__Task instructions__:
Return every line of the data below that contains the string "Pengenalan", matching case exactly.

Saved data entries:
════════════════════

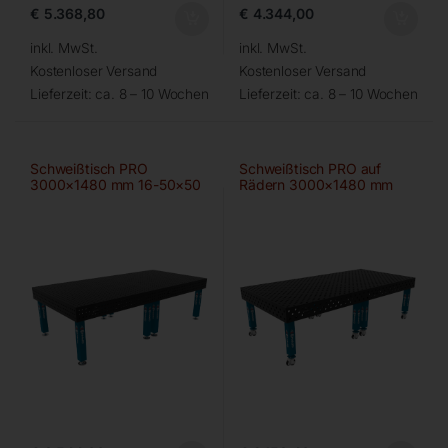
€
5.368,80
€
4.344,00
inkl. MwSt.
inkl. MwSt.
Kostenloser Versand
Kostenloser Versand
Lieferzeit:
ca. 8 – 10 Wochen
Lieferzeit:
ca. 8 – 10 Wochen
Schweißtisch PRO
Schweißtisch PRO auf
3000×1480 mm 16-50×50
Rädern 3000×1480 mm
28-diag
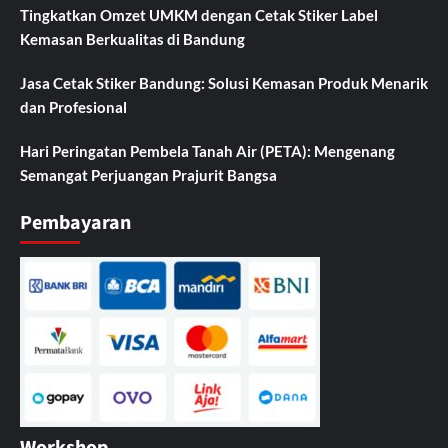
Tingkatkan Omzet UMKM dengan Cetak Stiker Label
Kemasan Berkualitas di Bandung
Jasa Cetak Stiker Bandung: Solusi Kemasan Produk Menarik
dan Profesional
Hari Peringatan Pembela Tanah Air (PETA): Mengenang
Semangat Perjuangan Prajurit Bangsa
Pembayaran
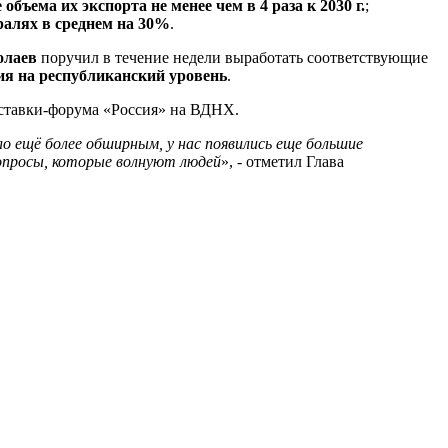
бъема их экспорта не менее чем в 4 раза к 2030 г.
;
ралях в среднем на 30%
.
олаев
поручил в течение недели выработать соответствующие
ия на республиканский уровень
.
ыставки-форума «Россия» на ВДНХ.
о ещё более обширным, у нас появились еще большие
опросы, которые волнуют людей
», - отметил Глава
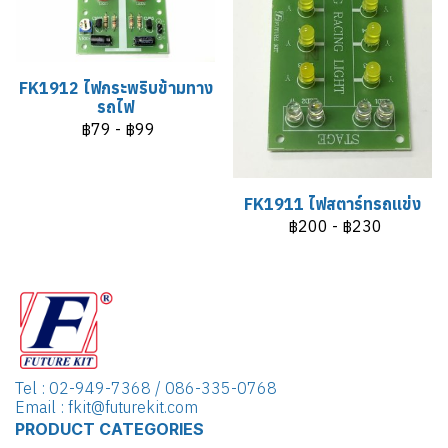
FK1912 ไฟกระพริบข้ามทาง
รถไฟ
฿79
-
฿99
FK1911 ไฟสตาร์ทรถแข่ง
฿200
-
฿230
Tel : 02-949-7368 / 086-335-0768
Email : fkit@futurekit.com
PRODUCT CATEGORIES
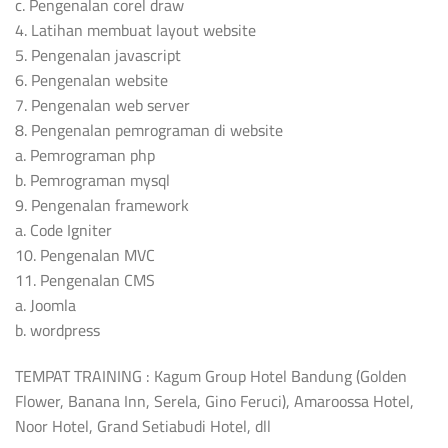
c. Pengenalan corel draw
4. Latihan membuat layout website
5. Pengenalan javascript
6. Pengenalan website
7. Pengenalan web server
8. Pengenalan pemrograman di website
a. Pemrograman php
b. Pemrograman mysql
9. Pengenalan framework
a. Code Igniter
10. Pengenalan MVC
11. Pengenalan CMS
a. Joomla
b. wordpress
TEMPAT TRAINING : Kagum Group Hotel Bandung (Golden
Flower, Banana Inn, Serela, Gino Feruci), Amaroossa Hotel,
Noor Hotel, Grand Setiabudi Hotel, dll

════════════════════

__Answer to this problem__:
c. Pengenalan corel draw
5. Pengenalan javascript
6. Pengenalan website
7. Pengenalan web server
8. Pengenalan pemrograman di website
9. Pengenalan framework
10. Pengenalan MVC
11. Pengenalan CMS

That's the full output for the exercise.